Yaşam Büfesinde “Kaderi Kışkırt(ma)mak”

“…Gün ışığında, üç kitap; üç mekan ve ortak payda; Kale Kafe’de Pink’in “Drive”ı; Kitap Kafe’de Pascal’ın “Düşünceler”i ve Camlı Bölmede İsaacs’ın “Diyalog ve Birlikte Düşünme Sanatı”…; Ve gece olunca televizyon film ve dizilerinden seçmeler: Soru sormazsanız kimse size yalan söylemez. Ama gerçeği öğrenmek istediğinizde elinizdeki tek şey budur: Sorular. Sorularla ilgili problemse cevaplardır. Bazen ne kadar çok öğrenirseniz, o kadar az bilirsiniz (Bodkin; B2)…;Kendin olma yoluna girdiğinde daha tutkulu, özgüvenli, hevesli ve neşeli olursun (Sugar; B1)…; Hatıralarınızın güvenilir şeyler olduğunu düşünürsünüz, geçmişinizin video kasetleri gibi. Ama onları yağlı boya tablolar gibi görmek daha doğrudur. Geri gidersin. Yeniden boyarsın, katman katman ve başkaları da öyle yapar. Yani başkaları bir anlamda hatıralarınızı kurgulyabilir (Criminal Record; B5)…; “Üç tür insan vardır” demiş Pascal…”

CINOS anılarıyla 1985 den 2009 a, neleri nasıl ve neden yaptık ? Kendimizi nasıl sorguladık ? CZM: M1.0 (hayatta kalmak) den NZM: M2.0 (hazza yaklaşıp acıdan kaçınmak) ve SZM: M3.0 (Ormanı görmek ustalaşmak ve özerklik duygusuyla tutkulu olmak)

Veri Bölümü:
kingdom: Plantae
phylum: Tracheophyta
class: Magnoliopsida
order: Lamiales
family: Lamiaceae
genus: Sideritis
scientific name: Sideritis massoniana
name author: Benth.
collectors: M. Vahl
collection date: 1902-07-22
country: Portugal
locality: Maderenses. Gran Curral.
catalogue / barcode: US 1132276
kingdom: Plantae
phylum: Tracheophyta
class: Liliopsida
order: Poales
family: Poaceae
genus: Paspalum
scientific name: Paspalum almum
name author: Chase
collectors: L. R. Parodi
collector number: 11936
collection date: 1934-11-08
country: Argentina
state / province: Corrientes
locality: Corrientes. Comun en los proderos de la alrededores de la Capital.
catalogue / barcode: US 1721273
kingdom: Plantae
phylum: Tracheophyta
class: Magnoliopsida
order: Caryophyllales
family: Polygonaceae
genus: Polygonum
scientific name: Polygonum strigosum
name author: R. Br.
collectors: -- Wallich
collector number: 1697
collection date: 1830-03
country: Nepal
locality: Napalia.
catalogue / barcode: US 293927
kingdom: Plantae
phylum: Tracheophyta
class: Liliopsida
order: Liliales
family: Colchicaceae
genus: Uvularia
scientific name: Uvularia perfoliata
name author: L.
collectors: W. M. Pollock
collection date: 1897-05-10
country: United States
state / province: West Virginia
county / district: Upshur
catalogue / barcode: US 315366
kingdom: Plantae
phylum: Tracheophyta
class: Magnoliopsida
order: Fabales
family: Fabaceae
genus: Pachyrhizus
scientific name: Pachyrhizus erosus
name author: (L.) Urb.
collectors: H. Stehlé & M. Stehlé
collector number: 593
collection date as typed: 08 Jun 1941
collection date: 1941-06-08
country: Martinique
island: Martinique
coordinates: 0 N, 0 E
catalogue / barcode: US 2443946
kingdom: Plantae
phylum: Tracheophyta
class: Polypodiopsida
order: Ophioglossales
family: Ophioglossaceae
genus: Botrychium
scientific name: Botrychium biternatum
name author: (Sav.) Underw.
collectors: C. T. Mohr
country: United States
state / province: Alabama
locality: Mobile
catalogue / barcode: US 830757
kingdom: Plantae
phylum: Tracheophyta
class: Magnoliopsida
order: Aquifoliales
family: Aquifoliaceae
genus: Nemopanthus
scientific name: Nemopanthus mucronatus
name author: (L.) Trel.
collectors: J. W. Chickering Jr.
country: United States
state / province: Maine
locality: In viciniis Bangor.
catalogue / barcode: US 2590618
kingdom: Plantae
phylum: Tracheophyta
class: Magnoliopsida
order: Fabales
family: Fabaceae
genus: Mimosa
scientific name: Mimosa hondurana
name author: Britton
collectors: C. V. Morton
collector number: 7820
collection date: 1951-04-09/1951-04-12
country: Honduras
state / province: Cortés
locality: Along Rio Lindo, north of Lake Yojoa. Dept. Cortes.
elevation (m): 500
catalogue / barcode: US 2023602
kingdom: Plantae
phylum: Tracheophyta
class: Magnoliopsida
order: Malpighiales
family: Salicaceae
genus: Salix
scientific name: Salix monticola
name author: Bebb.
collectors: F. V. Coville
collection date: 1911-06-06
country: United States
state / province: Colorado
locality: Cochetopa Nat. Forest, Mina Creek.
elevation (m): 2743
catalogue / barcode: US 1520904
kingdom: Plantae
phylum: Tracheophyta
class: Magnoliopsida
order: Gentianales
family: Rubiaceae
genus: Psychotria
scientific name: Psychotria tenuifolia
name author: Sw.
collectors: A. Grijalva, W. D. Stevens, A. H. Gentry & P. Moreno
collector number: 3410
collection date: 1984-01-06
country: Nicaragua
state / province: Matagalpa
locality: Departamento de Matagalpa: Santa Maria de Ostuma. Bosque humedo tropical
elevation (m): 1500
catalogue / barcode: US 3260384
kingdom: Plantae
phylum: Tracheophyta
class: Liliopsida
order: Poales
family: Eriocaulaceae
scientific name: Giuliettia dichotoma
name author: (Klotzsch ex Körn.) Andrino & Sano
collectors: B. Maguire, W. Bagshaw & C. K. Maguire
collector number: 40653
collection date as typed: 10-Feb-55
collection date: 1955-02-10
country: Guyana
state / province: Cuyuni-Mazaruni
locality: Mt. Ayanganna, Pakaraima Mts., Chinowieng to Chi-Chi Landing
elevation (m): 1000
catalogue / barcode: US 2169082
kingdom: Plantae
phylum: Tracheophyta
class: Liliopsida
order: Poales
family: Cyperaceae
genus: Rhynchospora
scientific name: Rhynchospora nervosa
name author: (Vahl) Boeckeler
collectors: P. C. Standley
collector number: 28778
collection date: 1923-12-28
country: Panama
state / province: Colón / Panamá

Yönerge ve Koşullar: Yukarıdaki okunacak metni başlığıyla birlikte, tek harfini bile değiştirmeden baştan sona yeniden yazın.

Yanıt:
Yaşam Büfesinde “Kaderi Kışkırt(ma)mak”

“…Gün ışığında, üç kitap; üç mekan ve ortak payda; Kale Kafe’de Pink’in “Drive”ı; Kitap Kafe’de Pascal’ın “Düşünceler”i ve Camlı Bölmede İsaacs’ın “Diyalog ve Birlikte Düşünme Sanatı”…; Ve gece olunca televizyon film ve dizilerinden seçmeler: Soru sormazsanız kimse size yalan söylemez. Ama gerçeği öğrenmek istediğinizde elinizdeki tek şey budur: Sorular. Sorularla ilgili problemse cevaplardır. Bazen ne kadar çok öğrenirseniz, o kadar az bilirsiniz (Bodkin; B2)…;Kendin olma yoluna girdiğinde daha tutkulu, özgüvenli, hevesli ve neşeli olursun (Sugar; B1)…; Hatıralarınızın güvenilir şeyler olduğunu düşünürsünüz, geçmişinizin video kasetleri gibi. Ama onları yağlı boya tablolar gibi görmek daha doğrudur. Geri gidersin. Yeniden boyarsın, katman katman ve başkaları da öyle yapar. Yani başkaları bir anlamda hatıralarınızı kurgulyabilir (Criminal Record; B5)…; “Üç tür insan vardır” demiş Pascal…”

CINOS anılarıyla 1985 den 2009 a, neleri nasıl ve neden yaptık ? Kendimizi nasıl sorguladık ? CZM: M1.0 (hayatta kalmak) den NZM: M2.0 (hazza yaklaşıp acıdan kaçınmak) ve SZM: M3.0 (Ormanı görmek ustalaşmak ve özerklik duygusuyla tutkulu olmak)